- Artist: Lou Ann Lanagan
- Year: 1981
- Type: Bronze sculpture
- Dimensions: (20.5" in × 13" in)
- Location: Indiana Statehouse; Indianapolis, Indiana, United States; 39°46′7.2″N 86°9′45.69″W﻿ / ﻿39.768667°N 86.1626917°W;
- Owner: State of Indiana

= Bust of Otis Bowen =

Bronze bust of Dr. Otis Bowen

Otis Bowen is a bronze bust of Dr. Otis Bowen, who was the Governor of Indiana from 1973 to 1981 and U.S. Secretary of Health and Human Services from 1985 to 1989 under President Ronald Reagan.

==Description==
The bronze bust depicts former Governor Otis R. Bowen in glasses and wearing a jacket, shirt and tie.
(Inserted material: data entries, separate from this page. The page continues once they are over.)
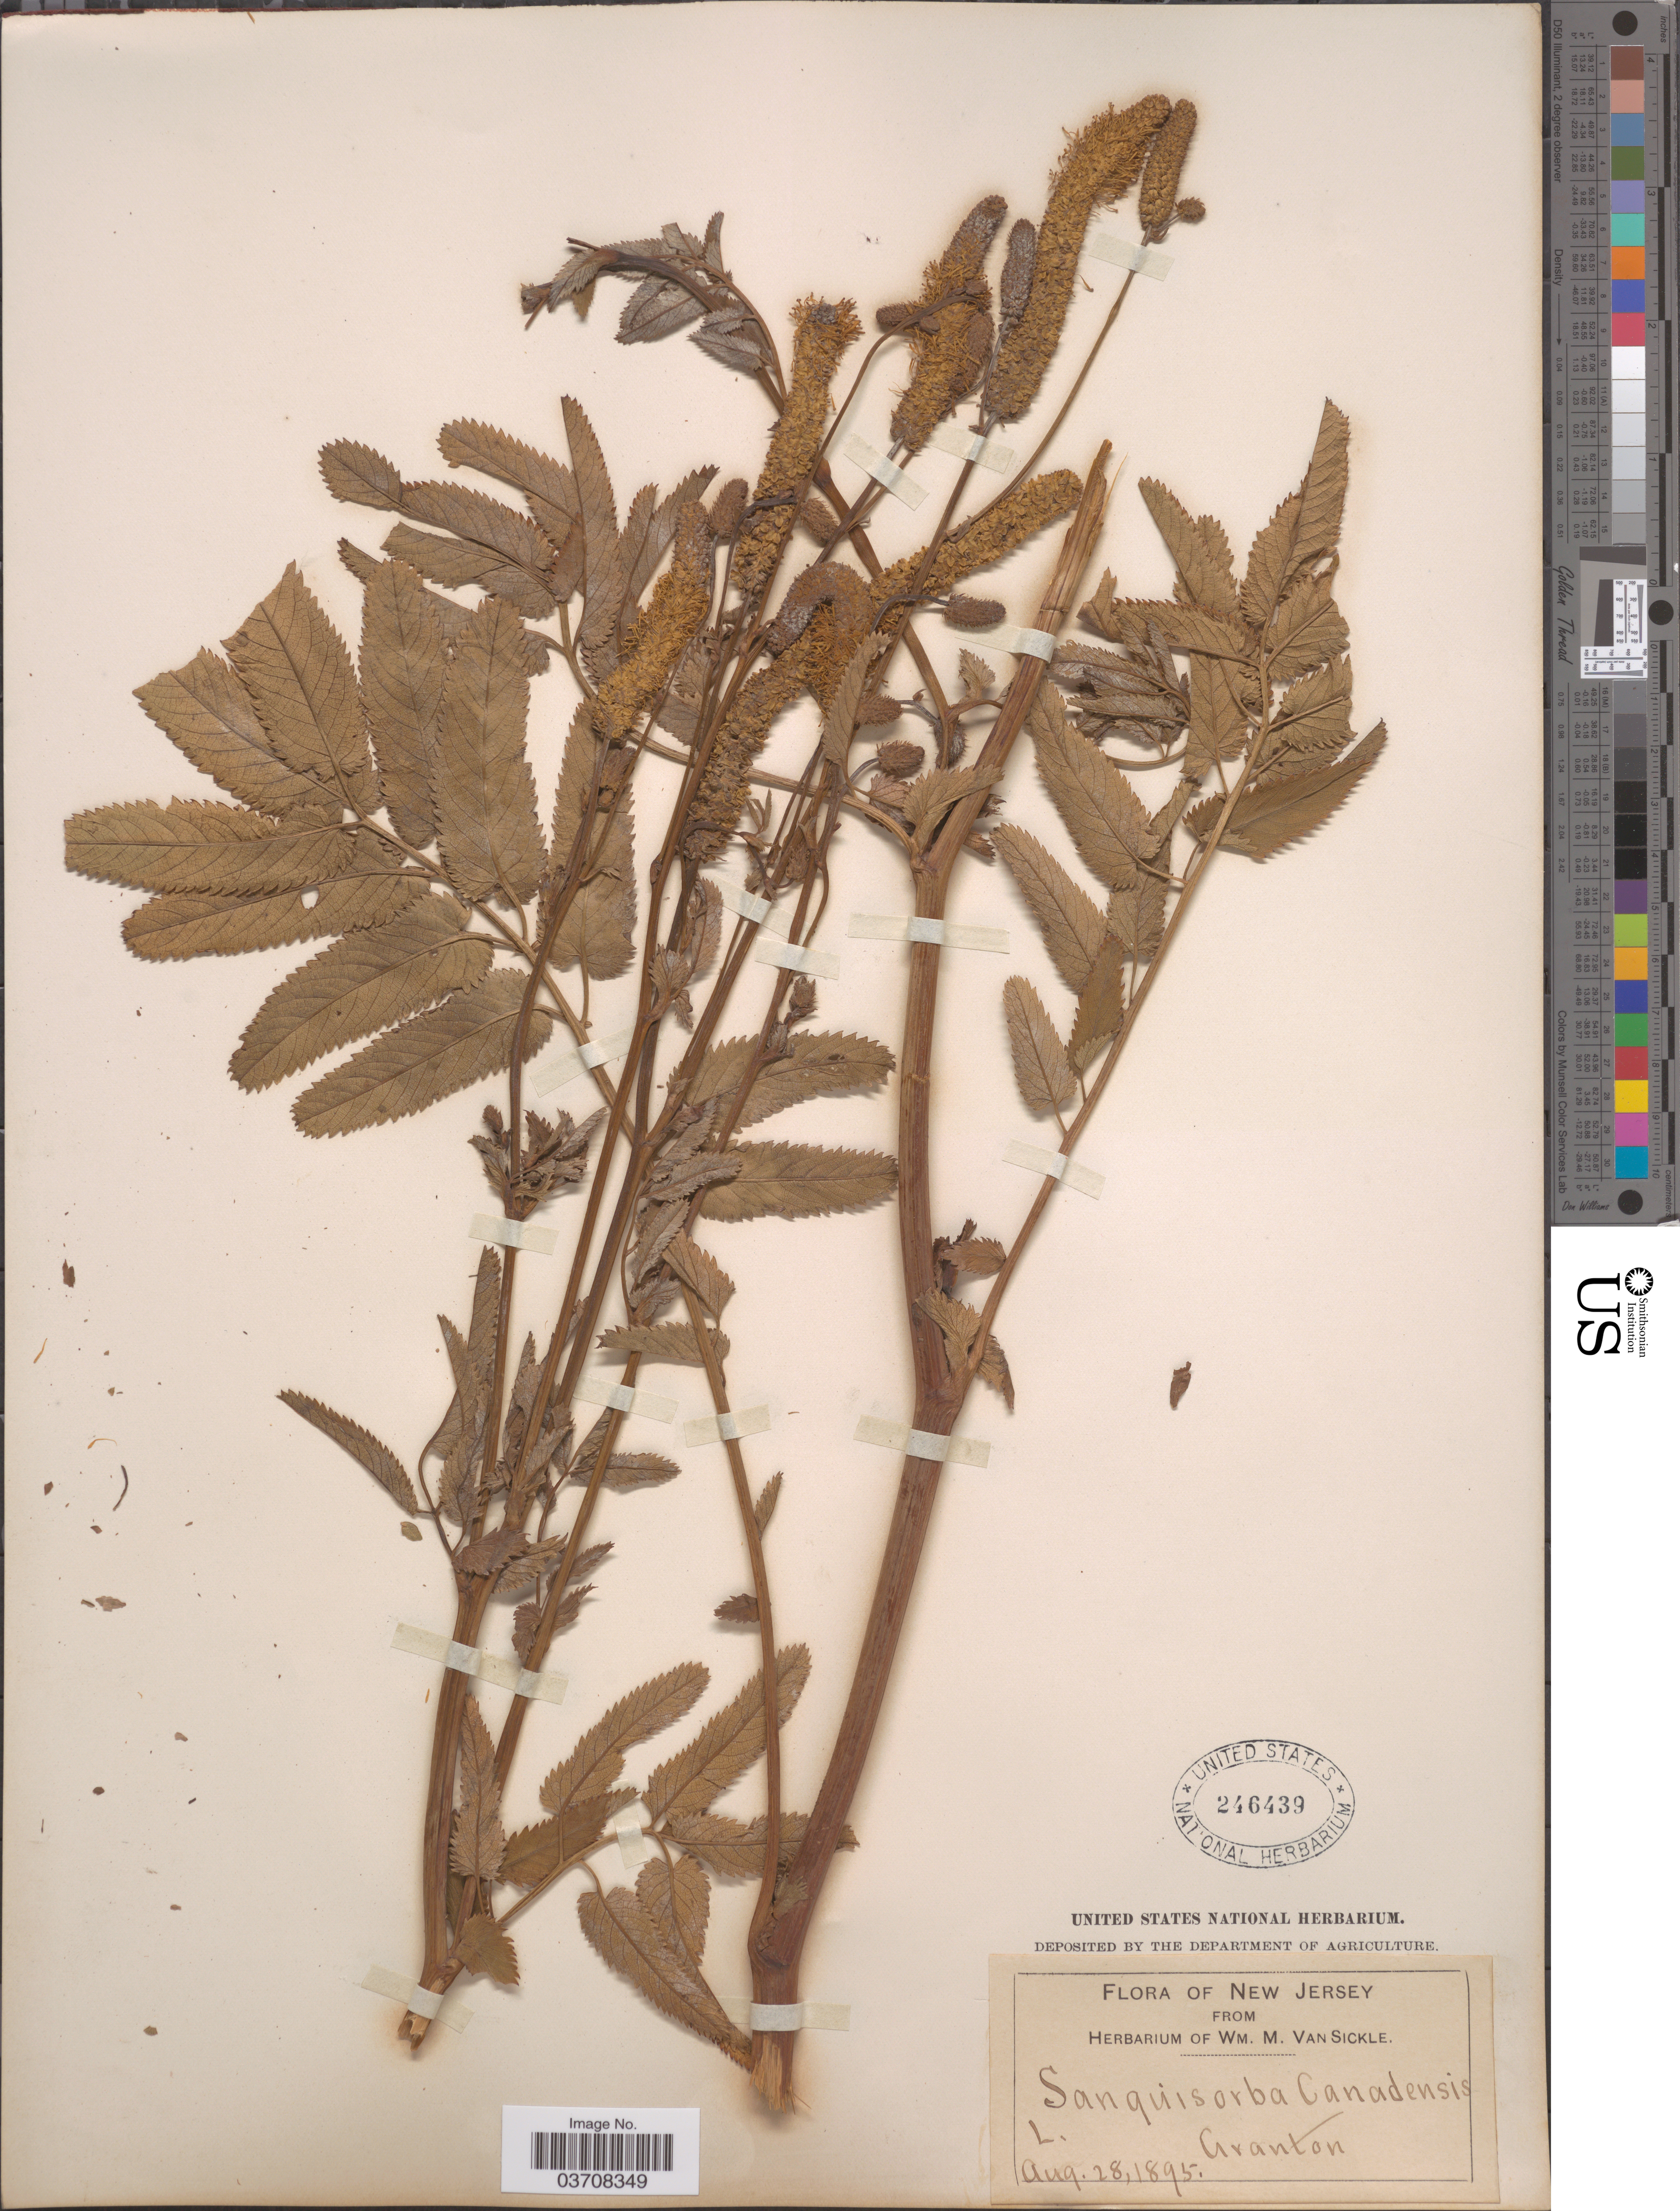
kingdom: Plantae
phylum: Tracheophyta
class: Magnoliopsida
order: Rosales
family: Rosaceae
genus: Sanguisorba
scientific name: Sanguisorba canadensis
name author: L.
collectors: ex herb. Wm. M. Van Sickle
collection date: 1895-08-28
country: United States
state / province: New Jersey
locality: Granton.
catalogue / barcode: US 246439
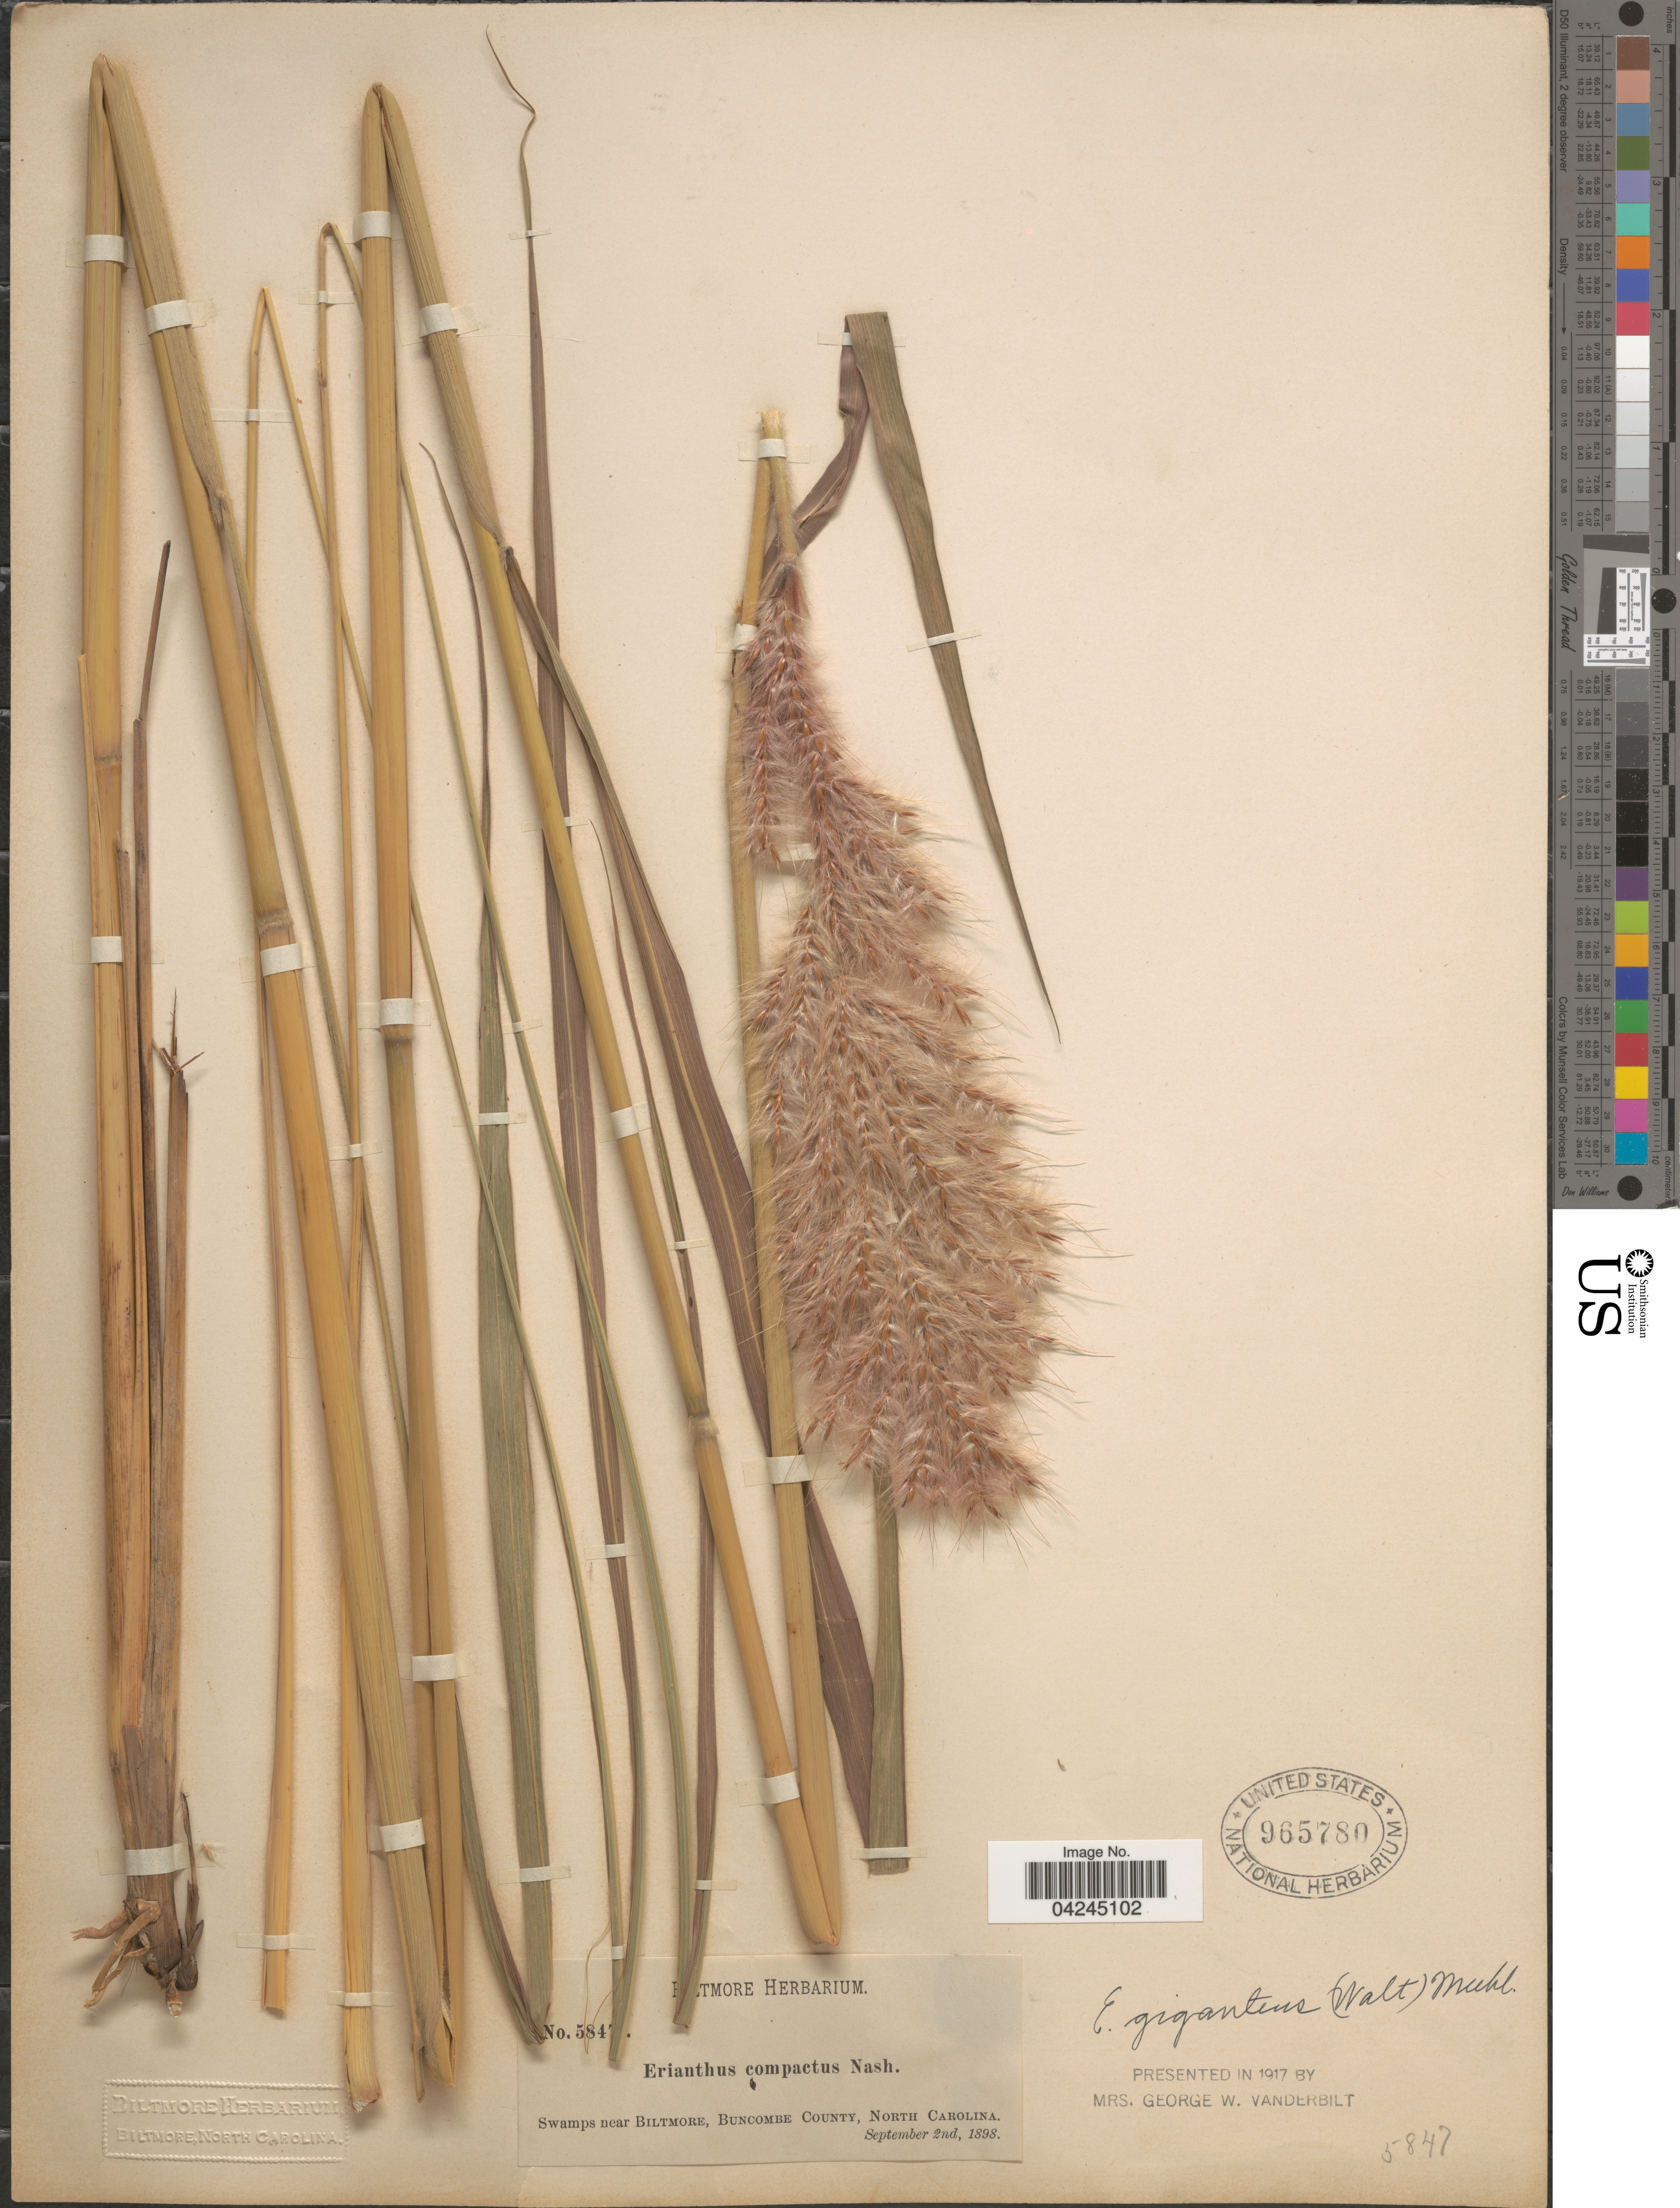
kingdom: Plantae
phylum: Tracheophyta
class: Liliopsida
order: Poales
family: Poaceae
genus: Erianthus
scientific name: Erianthus giganteus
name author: (Walter) P. Beauv.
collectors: ex herb. Biltmore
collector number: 584!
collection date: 1898-09-02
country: United States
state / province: North Carolina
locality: Swamps near Biltmore, Buncombe County.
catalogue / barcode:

The bust sits atop a wooden base to which a plaque is attached that reads "OTIS R. BOWEN, M.D. / GOVERNOR / JANUARY 8, 1973 - JANUARY 12, 1981." The bust and base sit within an alcove on the second floor of the Indiana Statehouse directly across the hall from the House of Representatives. A plaque attached to the wall under the alcove reads:

Dr. Bowen was the first / Governor to serve two / consecutive four year / terms since adoption of the / 1851 Indiana Constitution. / This bust was given to the / people of Indiana in 1983 by / the artist, Lou Ann Lanagan, / of Indianapolis, / and the committee / for a Bowen portrait.

The back of the bust is signed by both Governor Bowen and artist Lou Ann Lanagan, and is dated 1981.

==Historical information==
In 1981, the original model of the bust was made in clay based on Polaroid photographs taken of the governor by artist Lou Ann Lanagan, a personal friend of Bowen's. Lanagan chose to portray Bowen smiling to reflect his open personality. Using the lost-wax casting process, Lanagan created the final bust in bronze.

Three copies were made of the bust: one resides in the rotunda of the Indiana Statehouse, one at the Otis R. Bowen Museum on the campus of Bethel College, and another belongs to Ball State University, where it stands in the Archives and Special Collections Research Center in Bracken Library.

==Artist==
Sculptor Lou Ann Lanagan was not professionally trained as an artist, but became interested in sculpting after watching her dentist work with dental plaster. Lanagan commented to her dentist that the work looked like fun, so he challenged her to make the likeness of a human face out of clay. Starting with a bust of her husband, Lanagan soon moved on to produce busts of other prominent Indiana businessmen, including Eli Lilly and Thomas H. Lake (President, Eli Lilly and Co.). Lanagan has stated that she prefers to sculpt men over the age of 50.